Recently there's been some brouhaha because ABC and FOX passed on a Lane Bryant lingerie commercial. Whether or not the whole thing was a publicity stunt or FOX and ABC hate fat chicks interests me less than the reactions it has produced, both on the anarchic internet and in my mother. To paraphrase pretty much everyone, "ABC and FOX would rather show stick figures with bolt on plastic boingboings than real women."
Far from cringing, this kind of sentiment causes my blood to boil.
What in the bleepity bleep bleep bleep is a "real woman?" Want to know why Hilary Clinton isn't president (aside from some personality flaws)? Because women like to take the piss out of other women. Hate your thighs? Console yourself by saying that real women have jiggly thighs. Ok, I'm all for lying to yourself in the interests of self-preservation, but what, oh, what, does that make women with non-jiggly thighs? Fake women? What is she's slim, has fake boobs, but also jiggly thighs? Is she half-real? Half-fake?
This fanatic need to diminish other women who, let's face it, look better than we do because THEIR JOB IS TO LOOK BETTER THAN WE DO, is ugly, childish, and just plain wrong. One of my least favorite things to hear from people, whom I know are saying it to be nice is, "oh, I'm so glad you have curves like a real woman." Ok, in fairness, I'm glad I have curves too. I wish they were less filled with butter, but I like that in the figure lottery, I got the basic shape I got. But I like it because I like it, not because it may make me better or worse of realer or faker than someone else. My mother, a diametric opposite of me in the figure department, is no less or more beautiful because of this. My mother is beautiful because she has spent a lifetime embracing what she looks like and I am an aspiring beauty because she taught me this lesson. Which may have been difficult considering she had to send me first bra shopping with my aunt because she herself didn't own one. But to say my mother isn't a real woman because she has been slim her whole life is offensive. Oh, but maybe because a) my mom is old and b) she doesn't have fake boobs, she might get grandfathered in to the real woman category. But if my mother had gotten a breast enhancement, I don't know if that should have catapulted her from the stratus of the real. (And by the way, my mother was solidly on the side of the ABC should show real women crowd...)

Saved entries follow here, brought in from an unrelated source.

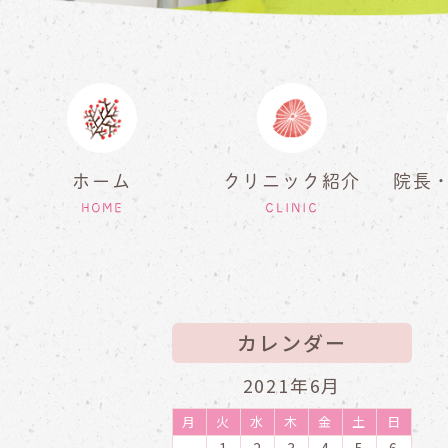
ホーム
クリニック紹介
院長
HOME
CLINIC
カレンダー
2021年6月
月
火
水
木
金
土
日
1
2
3
4
5
6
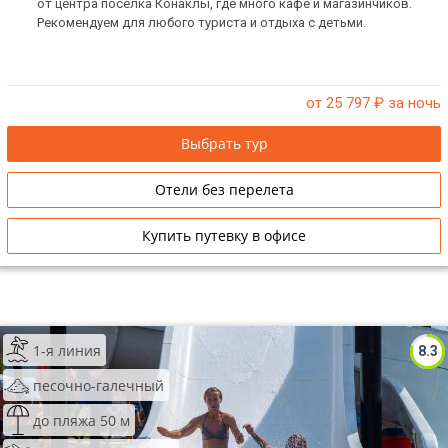
от центра поселка Конаклы, где много кафе и магазинчиков.
Рекомендуем для любого туриста и отдыха с детьми.
от 25 797
₽ за ночь
Выбрать тур
Отели без перелета
Купить путевку в офисе
1-я линия
8.3
песочно-галечный
до пляжа 50 м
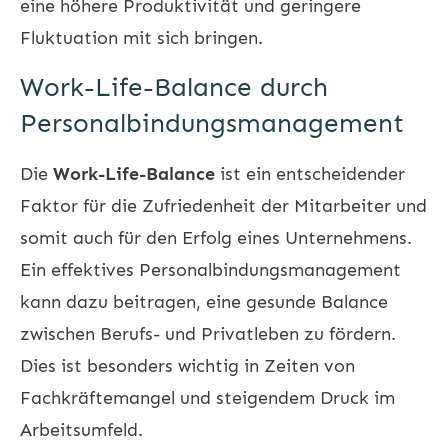
eine höhere Produktivität und geringere
Fluktuation mit sich bringen.
Work-Life-Balance durch
Personalbindungsmanagement
Die
Work-Life-Balance
ist ein entscheidender
Faktor für die Zufriedenheit der Mitarbeiter und
somit auch für den Erfolg eines Unternehmens.
Ein effektives Personalbindungsmanagement
kann dazu beitragen, eine gesunde Balance
zwischen Berufs- und Privatleben zu fördern.
Dies ist besonders wichtig in Zeiten von
Fachkräftemangel und steigendem Druck im
Arbeitsumfeld.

And when your jeans are too tight, when your bust isn't full enough to flatter you in that awesome dress, when your legs are too stumpy for that short skirt, or your arms to flabby for that tank top, do you really, honestly, care how flippin' real you are? At that moment wouldn't you, somewhere, kill a man to look like Cindy Crawford or Angelina Jolie, or Taylor Swift, even if only for the evening? When I hear someone talk about real women, what I hear is deep, ugly insecurity. Because I am not perfect, I must be something else that purportedly perfect women are not. And that something is "real." Now I can feel better about myself because while she's perfect, she's inauthentic.
If we, as women, spent, oh one-tenth the time improving both ourselves and our lots in life as we do disparaging other women whom we envy, whose successes we don't understand and can't seem to emulate, I think the life of a woman would look radically different. And I say this as someone who has written about watching the Oscars and wondering why all these young famous people have crows' feet. Now I'll try to walk it back so that I appear ever so slightly less hypocritical, but the urge is in us all. Just, please, stop it short of trying to compliment me (or any other non-perfect woman) by dissing another woman. I'd like to get to a point where that sort of behavior is beneath us. All of us real women.